Monday, March 30, 2015

Brad DeLong — Why the Hegemony of the New Keynesian Model?


Brad DeLong questions the reasoning behind the choice of DSGE modeling as the policy tool for central banks. Inquiring minds would like to know.

WCEG — The Equitablog
Why the Hegemony of the New Keynesian Model?Brad DeLong | Professor Economics, UCAL Berkeley

also

Important economic history lesson.

Project Syndicate
The Monetarist Mistake
Brad DeLong
The result was a host of policies based not on evidence, but on inadequately examined ideas. And we are still paying the price for that intellectual failure today.
Could ideological bias have had anything to do with it?
The dominance of Friedman’s ideas at the beginning of the Great Recession has less to do with the evidence supporting them than with the fact that the science of economics is all too often tainted by politics. In this case, the contamination was so bad that policymakers were unwilling to go beyond Friedman and apply Keynesian and Minskyite policies on a large enough scale to address the problems that the Great Recession presented.
Admitting that the monetarist cure was inadequate would have required mainstream economists to swim against the neoliberal currents of our age.
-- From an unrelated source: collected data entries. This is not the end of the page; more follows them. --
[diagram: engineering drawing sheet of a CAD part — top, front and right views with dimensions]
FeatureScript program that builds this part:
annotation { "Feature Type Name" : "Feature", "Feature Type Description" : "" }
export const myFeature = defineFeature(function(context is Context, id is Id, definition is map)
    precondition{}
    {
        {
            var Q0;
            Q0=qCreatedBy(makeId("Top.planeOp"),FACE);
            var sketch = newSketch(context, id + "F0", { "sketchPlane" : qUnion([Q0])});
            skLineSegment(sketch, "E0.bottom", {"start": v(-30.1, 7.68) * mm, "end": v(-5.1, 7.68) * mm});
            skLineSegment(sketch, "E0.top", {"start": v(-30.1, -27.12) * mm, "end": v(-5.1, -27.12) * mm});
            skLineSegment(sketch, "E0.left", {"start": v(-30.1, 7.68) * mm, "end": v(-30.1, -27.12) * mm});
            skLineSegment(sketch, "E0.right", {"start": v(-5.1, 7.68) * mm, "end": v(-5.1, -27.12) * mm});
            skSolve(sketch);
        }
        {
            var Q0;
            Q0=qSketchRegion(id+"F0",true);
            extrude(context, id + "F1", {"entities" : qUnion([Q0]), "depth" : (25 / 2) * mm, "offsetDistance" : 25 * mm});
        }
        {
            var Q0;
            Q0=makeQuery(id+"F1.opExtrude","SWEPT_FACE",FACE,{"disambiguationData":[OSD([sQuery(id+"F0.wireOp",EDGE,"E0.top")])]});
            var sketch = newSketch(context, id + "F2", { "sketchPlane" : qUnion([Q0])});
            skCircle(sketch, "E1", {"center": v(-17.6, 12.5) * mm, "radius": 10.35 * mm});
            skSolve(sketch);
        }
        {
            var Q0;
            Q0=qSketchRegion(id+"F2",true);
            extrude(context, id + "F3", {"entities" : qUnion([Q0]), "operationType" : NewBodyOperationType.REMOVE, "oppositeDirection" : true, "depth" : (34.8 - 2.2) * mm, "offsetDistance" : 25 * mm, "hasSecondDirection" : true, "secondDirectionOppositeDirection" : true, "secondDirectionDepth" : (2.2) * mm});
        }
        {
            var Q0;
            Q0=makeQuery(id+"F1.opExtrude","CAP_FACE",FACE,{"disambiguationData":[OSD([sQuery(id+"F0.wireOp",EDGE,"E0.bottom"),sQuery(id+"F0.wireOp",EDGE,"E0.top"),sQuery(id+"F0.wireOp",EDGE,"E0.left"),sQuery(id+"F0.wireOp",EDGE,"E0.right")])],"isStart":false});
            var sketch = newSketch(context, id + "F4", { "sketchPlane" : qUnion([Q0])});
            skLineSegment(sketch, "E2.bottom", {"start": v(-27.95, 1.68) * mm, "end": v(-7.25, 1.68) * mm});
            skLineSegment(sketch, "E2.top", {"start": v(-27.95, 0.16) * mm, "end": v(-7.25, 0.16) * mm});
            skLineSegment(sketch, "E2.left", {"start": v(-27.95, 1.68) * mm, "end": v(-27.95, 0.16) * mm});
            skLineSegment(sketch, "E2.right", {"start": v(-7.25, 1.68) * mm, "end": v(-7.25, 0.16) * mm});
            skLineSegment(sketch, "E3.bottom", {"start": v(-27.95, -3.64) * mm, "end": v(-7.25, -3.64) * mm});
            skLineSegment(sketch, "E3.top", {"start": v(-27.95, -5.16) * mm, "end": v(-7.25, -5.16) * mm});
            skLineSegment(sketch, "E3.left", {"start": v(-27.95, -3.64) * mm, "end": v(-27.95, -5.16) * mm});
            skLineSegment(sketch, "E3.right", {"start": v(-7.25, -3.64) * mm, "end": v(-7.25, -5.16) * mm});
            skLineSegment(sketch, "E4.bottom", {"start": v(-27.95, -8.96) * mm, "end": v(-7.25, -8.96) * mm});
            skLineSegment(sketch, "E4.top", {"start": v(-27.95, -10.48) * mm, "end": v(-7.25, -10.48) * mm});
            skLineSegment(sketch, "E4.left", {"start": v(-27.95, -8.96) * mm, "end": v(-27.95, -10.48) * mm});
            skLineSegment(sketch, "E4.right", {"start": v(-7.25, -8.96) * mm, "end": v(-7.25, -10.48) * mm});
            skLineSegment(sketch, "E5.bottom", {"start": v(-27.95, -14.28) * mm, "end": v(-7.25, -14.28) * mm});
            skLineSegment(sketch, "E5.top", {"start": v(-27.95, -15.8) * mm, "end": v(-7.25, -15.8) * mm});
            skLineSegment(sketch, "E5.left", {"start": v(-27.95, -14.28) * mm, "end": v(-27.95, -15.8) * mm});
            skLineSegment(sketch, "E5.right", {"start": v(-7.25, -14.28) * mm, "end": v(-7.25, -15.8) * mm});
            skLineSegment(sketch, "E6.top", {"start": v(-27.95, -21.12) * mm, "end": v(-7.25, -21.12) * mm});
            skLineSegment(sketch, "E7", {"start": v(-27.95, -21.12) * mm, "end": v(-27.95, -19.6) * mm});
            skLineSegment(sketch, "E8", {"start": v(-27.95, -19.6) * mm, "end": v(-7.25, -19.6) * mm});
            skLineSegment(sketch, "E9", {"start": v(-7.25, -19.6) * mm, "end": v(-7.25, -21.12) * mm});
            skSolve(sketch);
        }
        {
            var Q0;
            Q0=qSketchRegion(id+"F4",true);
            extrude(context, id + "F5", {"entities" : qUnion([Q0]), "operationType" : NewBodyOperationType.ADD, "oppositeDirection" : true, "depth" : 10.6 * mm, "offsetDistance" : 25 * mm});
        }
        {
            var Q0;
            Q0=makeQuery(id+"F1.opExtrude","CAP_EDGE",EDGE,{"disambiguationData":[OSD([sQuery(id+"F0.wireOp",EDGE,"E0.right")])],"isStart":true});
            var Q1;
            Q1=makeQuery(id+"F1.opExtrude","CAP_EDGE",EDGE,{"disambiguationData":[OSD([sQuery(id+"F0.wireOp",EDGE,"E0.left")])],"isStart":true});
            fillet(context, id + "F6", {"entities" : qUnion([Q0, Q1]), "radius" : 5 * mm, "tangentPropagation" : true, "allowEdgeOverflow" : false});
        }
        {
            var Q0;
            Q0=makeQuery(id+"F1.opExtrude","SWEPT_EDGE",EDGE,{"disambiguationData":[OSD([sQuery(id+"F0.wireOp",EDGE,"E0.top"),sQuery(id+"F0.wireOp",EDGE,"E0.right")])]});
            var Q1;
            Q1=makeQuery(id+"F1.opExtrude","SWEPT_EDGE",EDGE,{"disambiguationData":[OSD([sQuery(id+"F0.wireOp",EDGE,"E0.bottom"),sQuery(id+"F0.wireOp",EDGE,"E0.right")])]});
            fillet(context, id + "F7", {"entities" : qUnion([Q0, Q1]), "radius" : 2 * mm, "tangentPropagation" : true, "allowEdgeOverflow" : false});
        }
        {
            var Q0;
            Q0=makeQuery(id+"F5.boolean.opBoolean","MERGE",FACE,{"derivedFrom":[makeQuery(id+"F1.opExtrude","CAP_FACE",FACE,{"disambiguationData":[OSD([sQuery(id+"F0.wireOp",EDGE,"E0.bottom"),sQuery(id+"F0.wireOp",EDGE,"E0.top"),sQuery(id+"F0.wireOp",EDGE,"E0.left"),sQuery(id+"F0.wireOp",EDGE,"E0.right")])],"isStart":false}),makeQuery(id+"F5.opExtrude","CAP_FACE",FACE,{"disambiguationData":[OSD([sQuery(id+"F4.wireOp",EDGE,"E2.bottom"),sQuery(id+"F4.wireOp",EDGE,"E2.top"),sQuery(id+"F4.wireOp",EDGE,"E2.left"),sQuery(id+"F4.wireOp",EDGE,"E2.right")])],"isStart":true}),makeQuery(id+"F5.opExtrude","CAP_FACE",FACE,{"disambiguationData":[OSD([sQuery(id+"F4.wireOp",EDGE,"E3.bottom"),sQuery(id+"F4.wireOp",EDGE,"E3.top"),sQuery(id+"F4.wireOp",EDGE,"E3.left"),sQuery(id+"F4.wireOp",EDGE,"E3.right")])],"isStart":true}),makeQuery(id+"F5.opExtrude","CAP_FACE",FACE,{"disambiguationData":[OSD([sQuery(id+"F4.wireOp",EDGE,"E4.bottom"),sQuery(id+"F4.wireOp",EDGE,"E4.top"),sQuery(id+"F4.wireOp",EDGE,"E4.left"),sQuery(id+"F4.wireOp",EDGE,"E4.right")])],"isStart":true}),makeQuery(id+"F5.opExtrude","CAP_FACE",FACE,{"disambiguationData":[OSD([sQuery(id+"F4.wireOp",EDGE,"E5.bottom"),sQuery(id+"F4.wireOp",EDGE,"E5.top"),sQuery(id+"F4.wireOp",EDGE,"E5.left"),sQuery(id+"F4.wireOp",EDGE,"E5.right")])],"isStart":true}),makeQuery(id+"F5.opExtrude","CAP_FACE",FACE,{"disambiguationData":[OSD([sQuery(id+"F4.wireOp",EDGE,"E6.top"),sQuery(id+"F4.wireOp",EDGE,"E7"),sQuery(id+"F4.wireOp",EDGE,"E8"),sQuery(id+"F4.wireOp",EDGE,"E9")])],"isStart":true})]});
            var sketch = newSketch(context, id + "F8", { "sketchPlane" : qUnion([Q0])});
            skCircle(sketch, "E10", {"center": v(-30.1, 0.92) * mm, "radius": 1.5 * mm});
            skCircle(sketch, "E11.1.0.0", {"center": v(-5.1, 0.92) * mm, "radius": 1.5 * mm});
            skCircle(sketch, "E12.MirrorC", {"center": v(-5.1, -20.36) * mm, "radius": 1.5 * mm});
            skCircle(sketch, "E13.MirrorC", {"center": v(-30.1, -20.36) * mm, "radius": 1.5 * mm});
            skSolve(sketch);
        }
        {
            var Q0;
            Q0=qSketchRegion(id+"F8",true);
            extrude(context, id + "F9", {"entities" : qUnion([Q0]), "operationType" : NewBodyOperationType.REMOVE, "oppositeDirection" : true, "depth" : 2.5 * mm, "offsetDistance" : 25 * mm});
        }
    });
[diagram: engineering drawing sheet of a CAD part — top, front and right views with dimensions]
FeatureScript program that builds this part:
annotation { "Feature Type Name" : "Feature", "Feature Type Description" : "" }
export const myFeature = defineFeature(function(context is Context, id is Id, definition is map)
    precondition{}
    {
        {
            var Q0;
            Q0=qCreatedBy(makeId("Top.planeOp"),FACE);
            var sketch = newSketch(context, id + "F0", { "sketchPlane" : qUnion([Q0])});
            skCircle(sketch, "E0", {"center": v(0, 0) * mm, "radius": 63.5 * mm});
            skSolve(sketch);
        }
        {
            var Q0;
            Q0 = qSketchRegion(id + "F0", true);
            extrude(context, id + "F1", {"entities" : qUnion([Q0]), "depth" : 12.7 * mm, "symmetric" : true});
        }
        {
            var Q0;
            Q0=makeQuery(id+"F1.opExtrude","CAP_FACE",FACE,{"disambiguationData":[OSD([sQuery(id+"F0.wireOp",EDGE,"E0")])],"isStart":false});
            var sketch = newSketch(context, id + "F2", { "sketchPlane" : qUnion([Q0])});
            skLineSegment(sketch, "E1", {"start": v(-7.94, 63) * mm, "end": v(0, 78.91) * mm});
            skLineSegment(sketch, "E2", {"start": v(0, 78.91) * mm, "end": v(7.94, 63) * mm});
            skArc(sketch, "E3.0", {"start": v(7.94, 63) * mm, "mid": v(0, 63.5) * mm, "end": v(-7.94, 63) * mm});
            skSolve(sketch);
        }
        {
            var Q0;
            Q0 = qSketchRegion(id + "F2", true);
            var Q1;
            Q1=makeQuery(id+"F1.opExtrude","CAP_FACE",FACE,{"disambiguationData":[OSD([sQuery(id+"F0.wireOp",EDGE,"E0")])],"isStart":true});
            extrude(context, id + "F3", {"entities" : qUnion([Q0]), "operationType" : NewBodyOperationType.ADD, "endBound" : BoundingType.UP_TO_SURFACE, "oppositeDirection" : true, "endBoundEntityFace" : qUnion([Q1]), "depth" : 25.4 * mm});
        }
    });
It would have required acknowledging that the causes of the Great Depression ran much deeper than a technocratic failure to manage the money supply properly. And doing that would have been tantamount to admitting the merits of social democracy and recognizing that the failure of markets can sometimes be a greater danger than the inefficiency of governments.
The result was a host of policies based not on evidence, but on inadequately examined ideas. And we are still paying the price for that intellectual failure today.
Philip Mirowsi has documented how neoliberalism rose to power at this time, for example, in The Road from Mont Pelerin: The Making of the Neoliberal Thought Collective (2009) and has managed to stay in power in Never Let a Serious Crisis Go to Waste: How Neoliberalism Survived the Financial Meltdown (2013).